Give the count of lines in the entries below that contain the string "down", and only that count.

> **Data section**

-*-*-

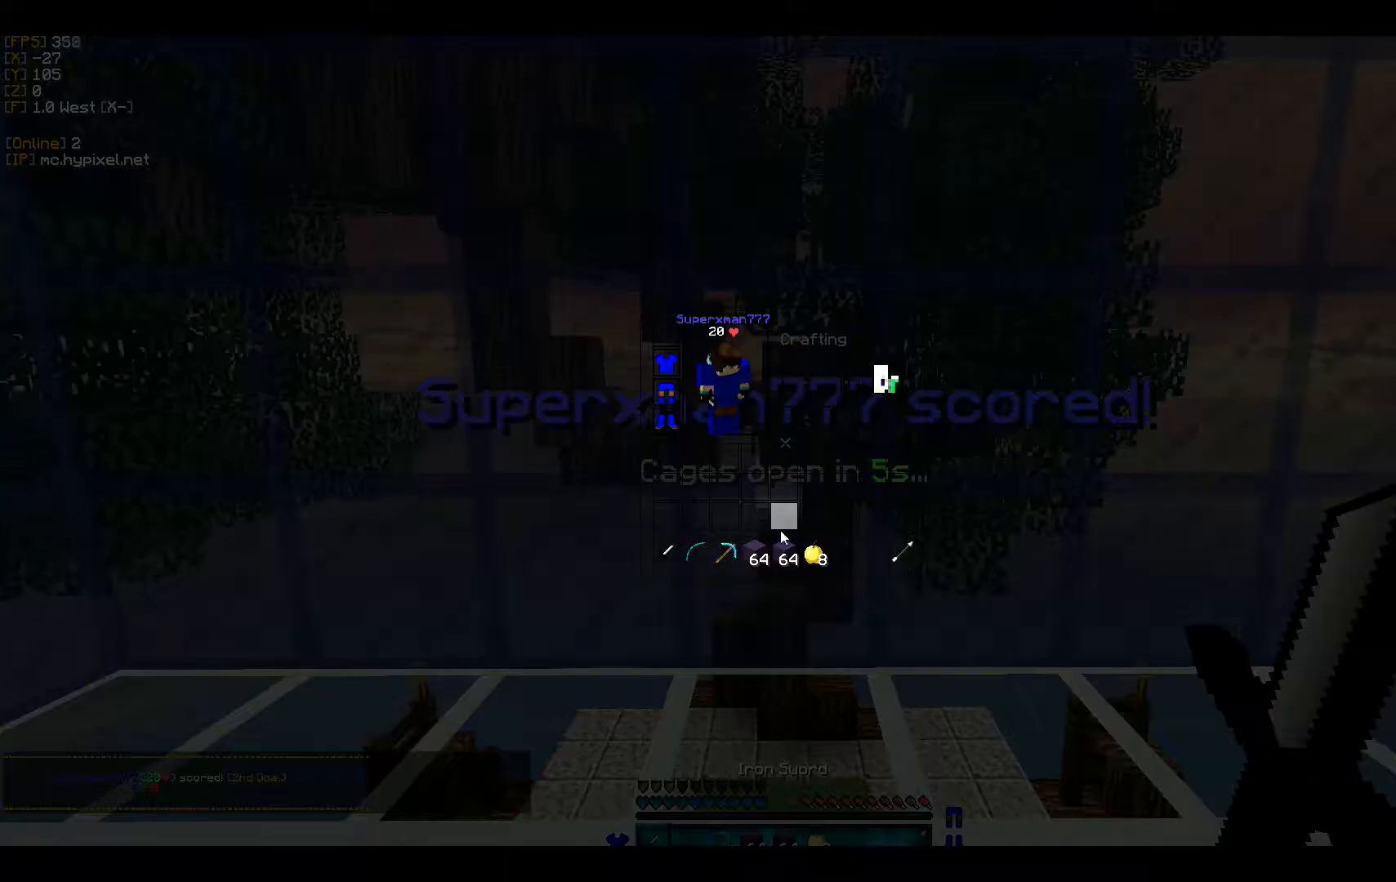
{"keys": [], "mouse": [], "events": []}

-*-*-

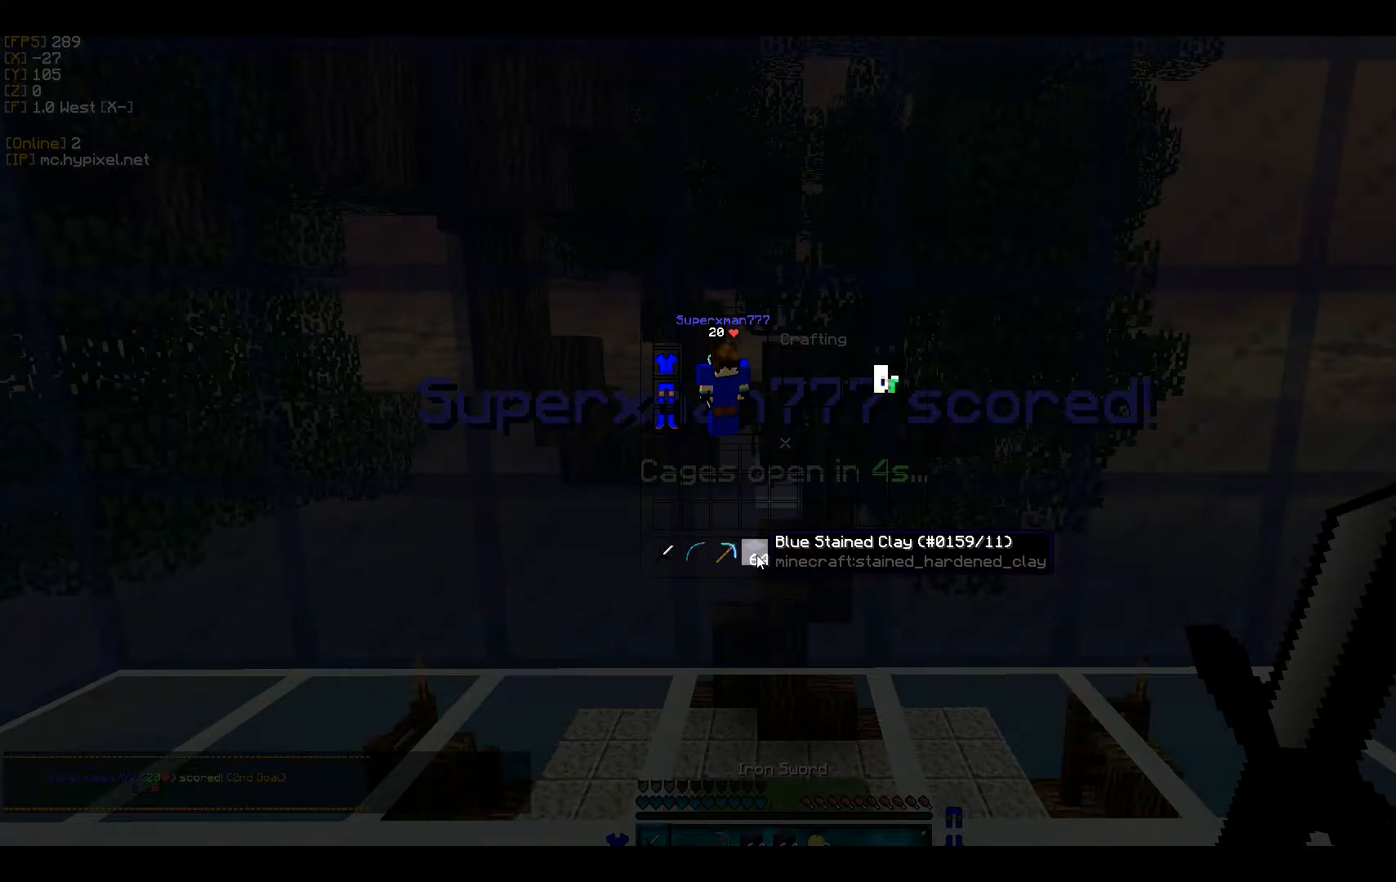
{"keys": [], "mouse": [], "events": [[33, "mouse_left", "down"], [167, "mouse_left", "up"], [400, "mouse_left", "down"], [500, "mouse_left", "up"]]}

-*-*-

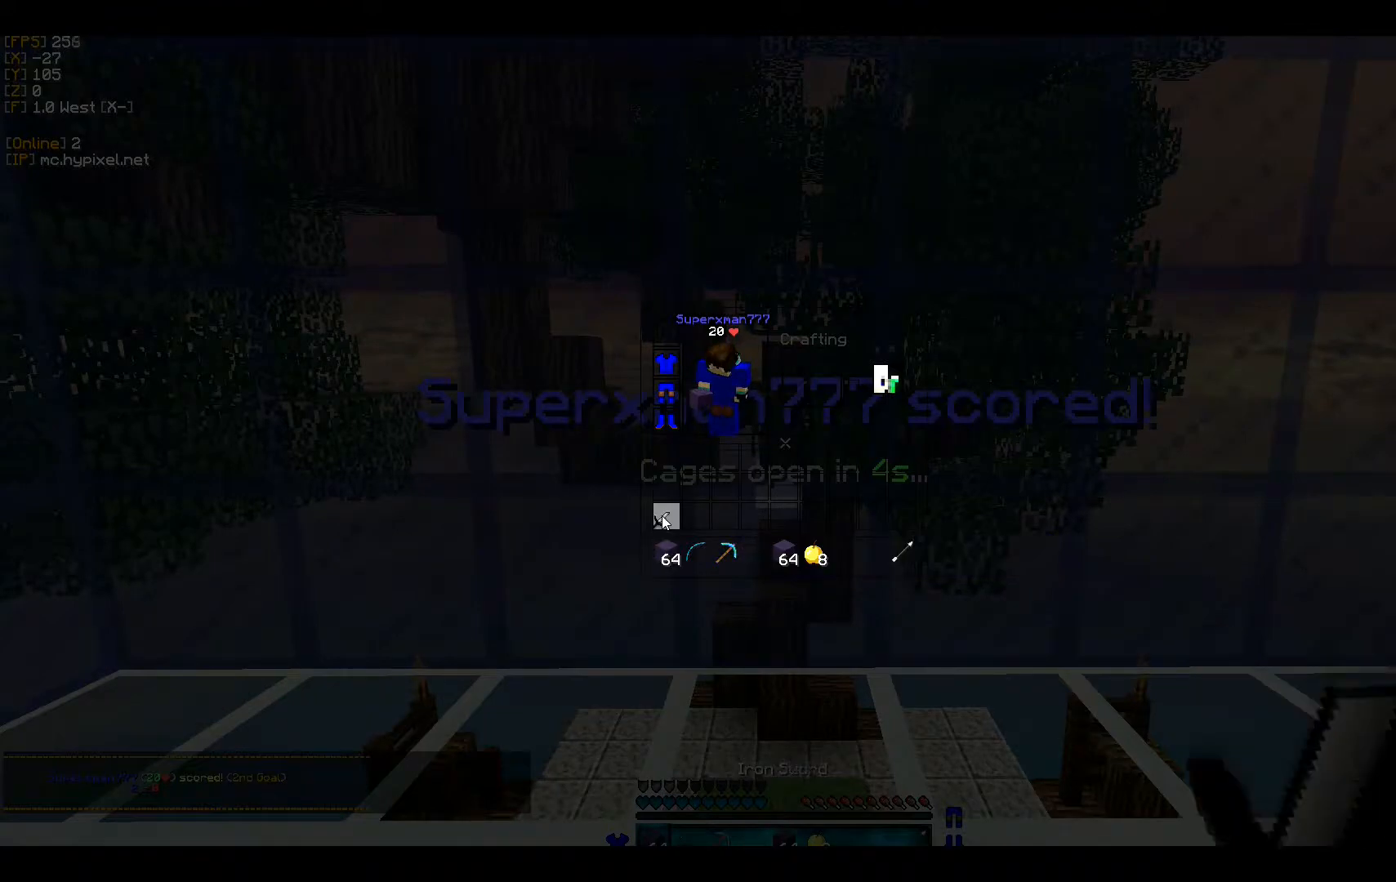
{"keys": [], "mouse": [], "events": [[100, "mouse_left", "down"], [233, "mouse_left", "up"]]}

-*-*-

> **Task response**
2